The publication ranks the UC Davis School of Nursing’s master’s-degree leadership program as 52nd, tied with three other programs. The first 25 students in the Nursing Science and Health-Care Leadership Master of Science — Leadership program entered in 2010 and graduated in 2012. They are among the 199 alumni of the program who have gone on to lead in a variety of health care positions across the region and serve as faculty at the community-college level.
“This recognition by U.S. News & World Report affirms the quality of our program and our commitment to develop the leadership potential inherent in all our students,” said Heather M. Young, associate vice chancellor for nursing at UC Davis and founding dean of the Betty Irene Moore School of Nursing. “I am honored that our peers continue to recognize that, while we are still a young school with relatively small enrollment, our contribution to higher learning and the nursing profession are worthy of this distinction.”
This fall, the future home of the School of Nursing will open on UC Davis Sacramento campus. Betty Irene Moore Hall supports innovative educational programs and features innovative simulation suites to complement other facilities within the campus’ education core.
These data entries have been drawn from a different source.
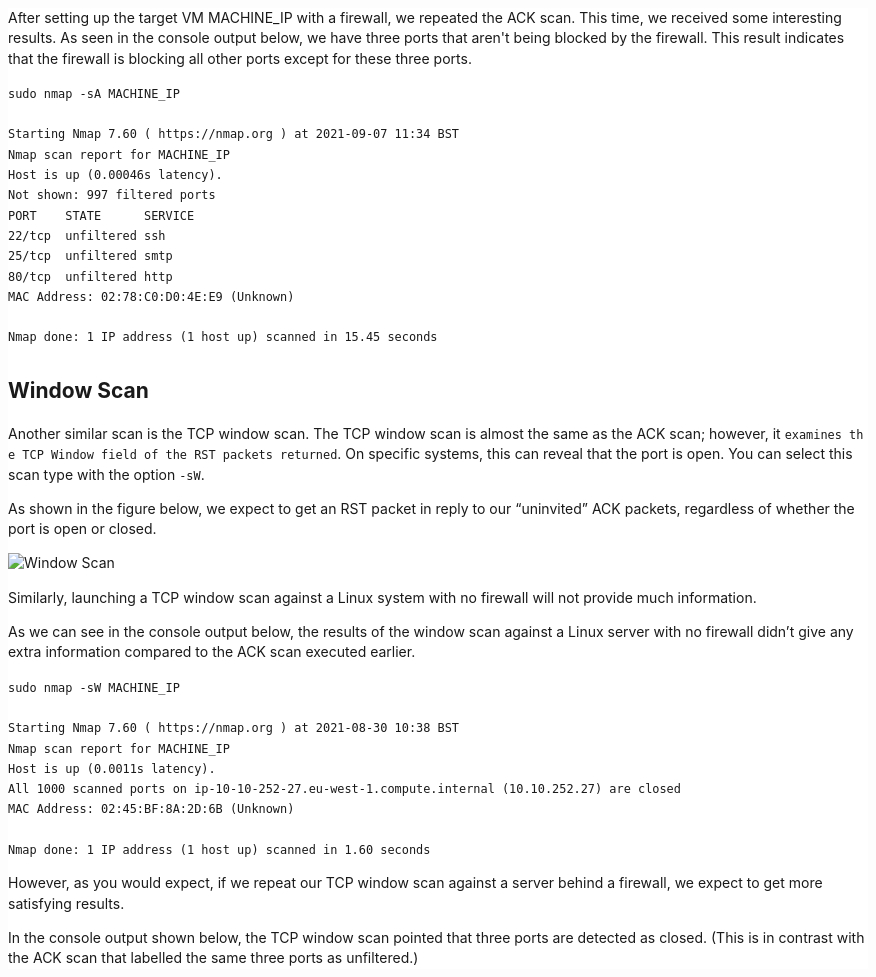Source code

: After setting up the target VM MACHINE_IP with a firewall, we repeated the ACK scan. This time, we received some interesting results. As seen in the console output below, we have three ports that aren't being blocked by the firewall. This result indicates that the firewall is blocking all other ports except for these three ports.

```
sudo nmap -sA MACHINE_IP

Starting Nmap 7.60 ( https://nmap.org ) at 2021-09-07 11:34 BST
Nmap scan report for MACHINE_IP
Host is up (0.00046s latency).
Not shown: 997 filtered ports
PORT    STATE      SERVICE
22/tcp  unfiltered ssh
25/tcp  unfiltered smtp
80/tcp  unfiltered http
MAC Address: 02:78:C0:D0:4E:E9 (Unknown)

Nmap done: 1 IP address (1 host up) scanned in 15.45 seconds
```
Window Scan
---
Another similar scan is the TCP window scan. The TCP window scan is almost the same as the ACK scan; however, it ```examines the TCP Window field of the RST packets returned```. On specific systems, this can reveal that the port is open. You can select this scan type with the option ```-sW```. 

As shown in the figure below, we expect to get an RST packet in reply to our “uninvited” ACK packets, regardless of whether the port is open or closed.

![Window Scan]({{site.baseurl}}/assets/img/windows-scan.png)


Similarly, launching a TCP window scan against a Linux system with no firewall will not provide much information. 

As we can see in the console output below, the results of the window scan against a Linux server with no firewall didn’t give any extra information compared to the ACK scan executed earlier.

```
sudo nmap -sW MACHINE_IP

Starting Nmap 7.60 ( https://nmap.org ) at 2021-08-30 10:38 BST
Nmap scan report for MACHINE_IP
Host is up (0.0011s latency).
All 1000 scanned ports on ip-10-10-252-27.eu-west-1.compute.internal (10.10.252.27) are closed
MAC Address: 02:45:BF:8A:2D:6B (Unknown)

Nmap done: 1 IP address (1 host up) scanned in 1.60 seconds
```

However, as you would expect, if we repeat our TCP window scan against a server behind a firewall, we expect to get more satisfying results. 


In the console output shown below, the TCP window scan pointed that three ports are detected as closed. (This is in contrast with the ACK scan that labelled the same three ports as unfiltered.)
The building also supports interprofessional learning among the nursing, physician assistant, medical and other health science graduate students.
The master’s-degree leadership program is one of five programs led by the Nursing Science and Health-Care Leadership Graduate Group, an interprofessional team of more than 55 faculty members from disciplines including nursing, medicine, health informatics, nutrition, biostatistics, pharmacy, sociology and public health.
The 532 nursing schools with master’s-degree or doctoral programs accredited in late summer 2016 by either the Commission on Collegiate Nursing Education or the Accreditation Commission for Education in Nursing were surveyed in late 2016 and early 2017; 292 provided enough data to be included. Rankings are based on a weighted average of 14 indicators, including quality assessment, student selectivity, faculty resources and peer evaluation.
The rankings appear in the April 11 edition of U.S. News & World Report magazine.